Rep. Elijah Cummings (D-MD), the committee’s ranking member, fellow Democrats, and 80 civil rights and other groups petitioned Republicans to reschedule the FADA hearing, to no avail. More than 3,000 faith and clergy last year leaders voiced their opposition to FADA, he said.

“To say that this hearing is ill-timed is the understatement of the year,” Cummings said as he opened the hearing. That evening, House Democrats and the Congressional LGBT Equality Caucus gathered on the capitol steps for a vigil honoring the 49 victims of the Pulse shooting.

Rep. Raúl Labrador (R-IN) introduced the House’s bill (H.R. 2802), and Sen. Mike Lee (R-UT), the identical Senate counterpart (S. 1598).

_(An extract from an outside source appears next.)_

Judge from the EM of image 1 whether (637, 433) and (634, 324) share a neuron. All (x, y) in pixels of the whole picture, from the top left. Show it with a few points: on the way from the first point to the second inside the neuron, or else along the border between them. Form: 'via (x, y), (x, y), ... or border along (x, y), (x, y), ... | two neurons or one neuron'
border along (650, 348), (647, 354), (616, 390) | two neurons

FADA has little to no chance of becoming law this year given President Barack Obama’s increasingly outspoken support for the LGBTQ community, indicating that he would veto any such legislation that somehow managed to advance in the House and Senate. A Mississippi judge recently blocked a similar state law from taking effect.

House Democratic aides provided Rewire with a revised FADA draft that they said Labrador has been circulating since last Friday that goes even further.

Lawmakers and witnesses at the hearing discussed the revised draft, which they said would apply to all businesses—both for-profit and nonprofit. This draft permits discrimination against same-sex and opposite-sex couples except by federal employees acting in the scope of their employment and for-profit federal contractors acting in the scope of a government contract, they added.

David Stacy, the government affairs director for the Human Rights Campaign, the prominent LGBTQ civil rights group, described these exemptions, and others for hospital visitations and medical decisions, as concessions that don’t mask FADA’s underlying discrimination.

“That all being said, the bill has really significant problems that remain,” he said in an interview.

Columbia School of Law professor Katherine Franke underscored that FADA would go beyond permitting discrimination against LGBTQ individuals and include unmarried parents and heterosexual couples.

“A broad reading of this bill would create a safe harbor from penalties associated with an enormous range of behavior that is otherwise illegal or prohibited by federal law and regulation,” Franke said in her testimony before the committee.

Under FADA, she said, the federal government could not deny Title X funding to a health-care clinic that provides family planning services only to patients that can furnish a marriage license. Nor could the government deny a Violence Against Women Act grant to a domestic violence shelter that required residents to pledge their opposition to marriage equality or extramarital relations, she added.

Schools that accept federal funds could fire teachers suspected of having premarital sex, the Huffington Post reported. NARAL Pro-Choice America highlighted the “legislation that lets your boss fire you for having premarital sex (yes, really)” in a scathing memo sent to reporters.

“Are you a single mother whose landlord doesn’t believe in sex outside of marriage? Under this law, your landlord could refuse to house you,” the memo said. “Do you work at a company where your boss doesn’t believe in premarital sex? Under this law, if your boss found out about your private life, they could fire you.”